# WHAT THE TASK REQUIRES
Please check the passage on Tavernier's fire service: how much do Tavernier citizens currently pay for fire service?

# PASSAGE PROVIDED
--- START ---

In his letter, Mr. Thomas responds to these assertions.
Second, Monroe County Fire Chief James Callahan asserts that, because we are staffed by mostly volunteers to support seven paid, full-time members (this is called a combination department) that our firefighters are less than professional. He says that Tavernier would “lose service.” Nothing could be further from the truth.
Key Largo’s EMTs and firefighters are properly trained, consummate professionals and exhibit this daily. Many of these good people are cross trained fire/EMT and also work at other county fire stations.
Chief Callahan points out that the county, Tavernier Fire Department, has nine paid, full-time, people and the remainder are volunteers. Folks, that’s called a combination department, the same as Key Largo.
Tavernier citizens are requesting the switch because they currently pay $2.30 per $1,000 for fire service. If service were provided by the Key Largo Fire District, they would pay $0.7956 per $1,000. In the original article, Chief Callahan was quoted as saying:
Any savings for Tavernier residents would [be] negligible if their district joins the Key Largo district, Callahan said.
“If you’re talking about a $300,000 house, you’re looking at something like a dollar a day difference,” he said. “That’s the price of a Coke.”
One dollar a day is $365 per year. For me that’s a couple trips to the grocery store or seven tanks of gas. It all adds up. Certainly if the service levels provided were different, the citizens would have a harder choice to make. Based on what I’ve read here, there is no reason to think there is any difference in service levels.

--- END ---

[Saved entries]
--- START ---

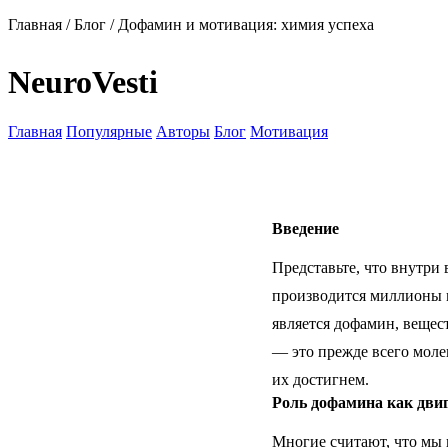
Главная
/
Блог
/
Дофамин и мотивация: химия успеха
NeuroVesti
Главная
Популярные
Авторы
Блог
Мотивация
Введение
Представьте, что внутри
производится миллионы 
является дофамин, вещес
— это прежде всего молек
их достигнем.
Роль дофамина как дви
Многие считают, что мы 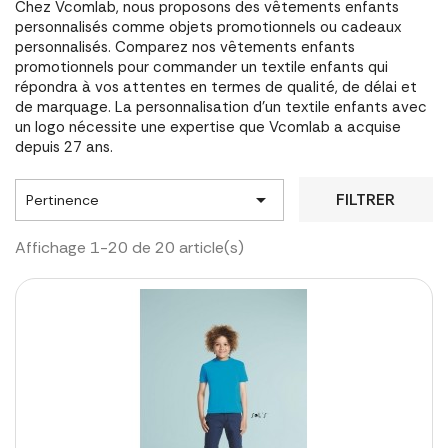
Chez Vcomlab, nous proposons des vêtements enfants
personnalisés comme objets promotionnels ou cadeaux
personnalisés. Comparez nos vêtements enfants
promotionnels pour commander un textile enfants qui
répondra à vos attentes en termes de qualité, de délai et
de marquage. La personnalisation d'un textile enfants avec
un logo nécessite une expertise que Vcomlab a acquise
depuis 27 ans.

FILTRER
Pertinence
Affichage 1-20 de 20 article(s)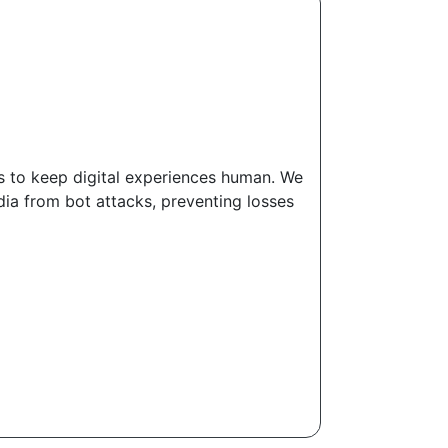
s to keep digital experiences human. We
ia from bot attacks, preventing losses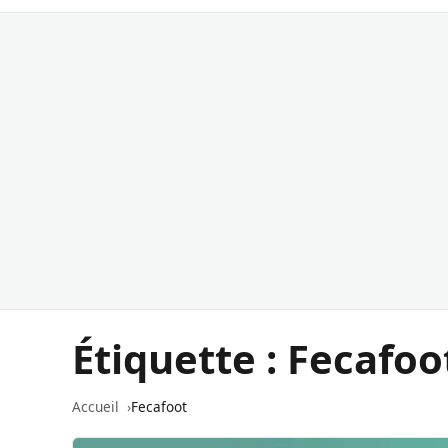
Étiquette :
Fecafoo
Accueil
Fecafoot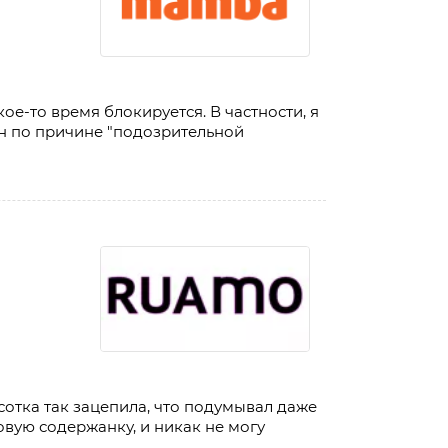
ое-то время блокируется. В частности, я
н по причине "подозрительной
отка так зацепила, что подумывал даже
овую содержанку, и никак не могу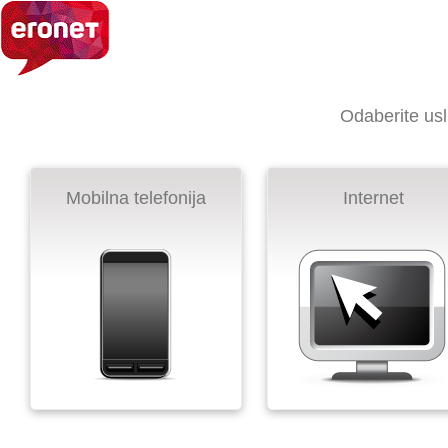
Odaberite uslu
Mobilna telefonija
Internet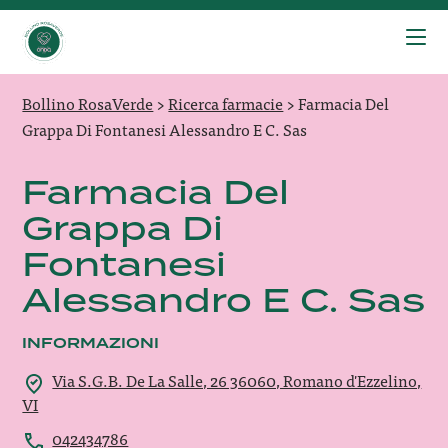
Bollino RosaVerde
>
Ricerca farmacie
>
Farmacia Del
Grappa Di Fontanesi Alessandro E C. Sas
Farmacia Del
Grappa Di
Fontanesi
Alessandro E C. Sas
INFORMAZIONI
Via S.G.B. De La Salle, 26 36060, Romano d'Ezzelino,
VI
042434786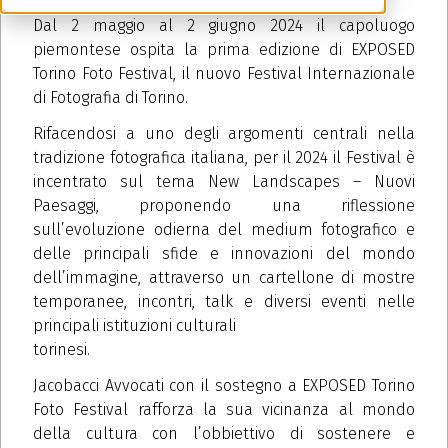
Dal 2 maggio al 2 giugno 2024 il capoluogo
piemontese ospita la prima edizione di EXPOSED
Torino Foto Festival, il nuovo Festival Internazionale
di Fotografia di Torino.
Rifacendosi a uno degli argomenti centrali nella
tradizione fotografica italiana, per il 2024 il Festival è
incentrato sul tema New Landscapes – Nuovi
Paesaggi, proponendo una riflessione
sull’evoluzione odierna del medium fotografico e
delle principali sfide e innovazioni del mondo
dell’immagine, attraverso un cartellone di mostre
temporanee, incontri, talk e diversi eventi nelle
principali istituzioni culturali
torinesi.
Jacobacci Avvocati con il sostegno a EXPOSED Torino
Foto Festival rafforza la sua vicinanza al mondo
della cultura con l’obbiettivo di sostenere e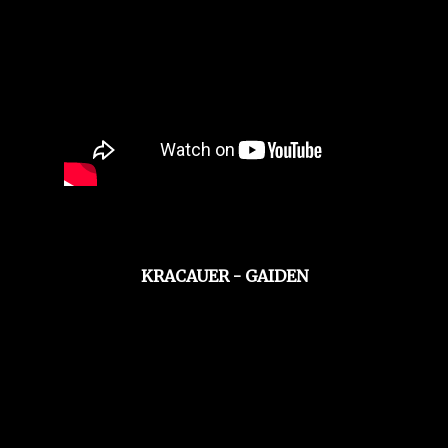
KRACAUER - GAIDEN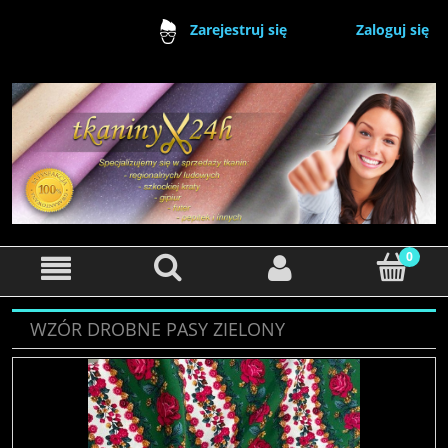
Zaloguj się
Zarejestruj się
WZÓR DROBNE PASY ZIELONY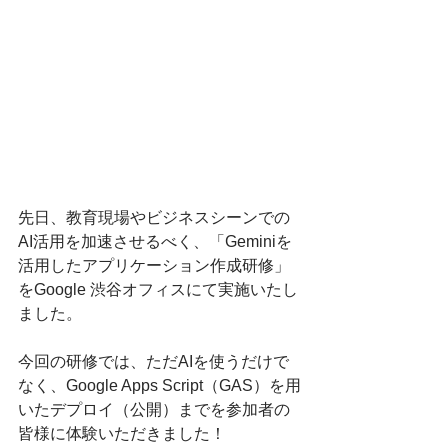
先日、教育現場やビジネスシーンでの
AI活用を加速させるべく、「Geminiを
活用したアプリケーション作成研修」
をGoogle 渋谷オフィスにて実施いたし
ました。
今回の研修では、ただAIを使うだけで
なく、Google Apps Script（GAS）を用
いたデプロイ（公開）までを参加者の
皆様に体験いただきました！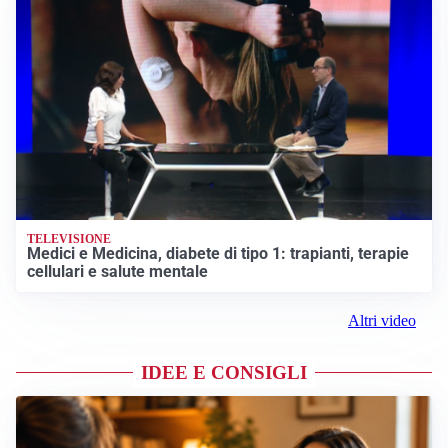
TELEVISIONE
Medici e Medicina, diabete di tipo 1: trapianti, terapie
cellulari e salute mentale
Altri video
IDEE E CONSIGLI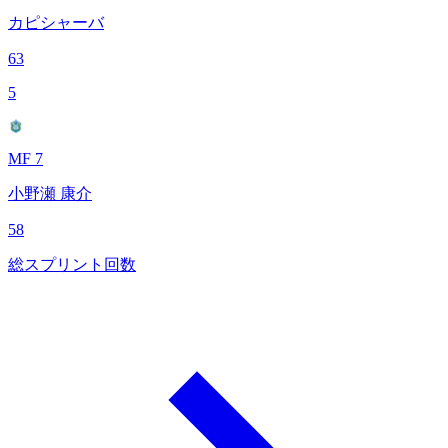
カピシャーバ
63
5
MF 7
小野瀬 康介
58
総スプリント回数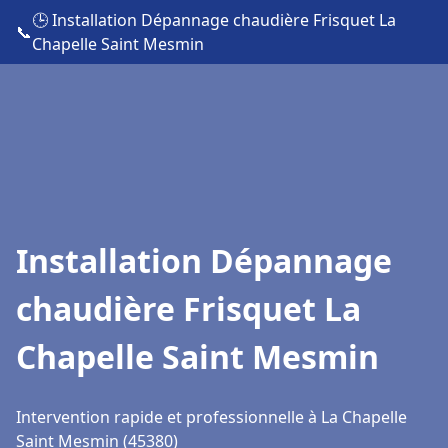
🕒 Installation Dépannage chaudière Frisquet La
📞
Chapelle Saint Mesmin
Installation Dépannage
chaudière Frisquet La
Chapelle Saint Mesmin
Intervention rapide et professionnelle à La Chapelle
Saint Mesmin (45380)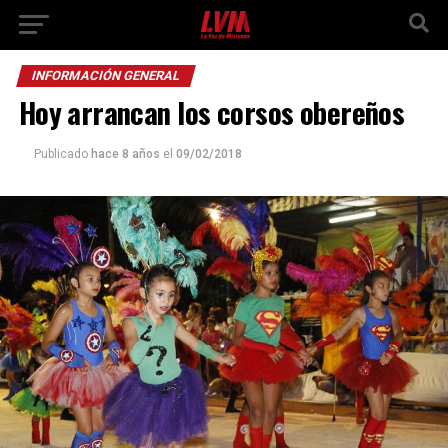
INFORMACIÓN GENERAL
Hoy arrancan los corsos obereños
Publicado
hace 8 años
el
09/02/2018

--- END ---

# RESPONSE AREA
$2.30 per $1,000.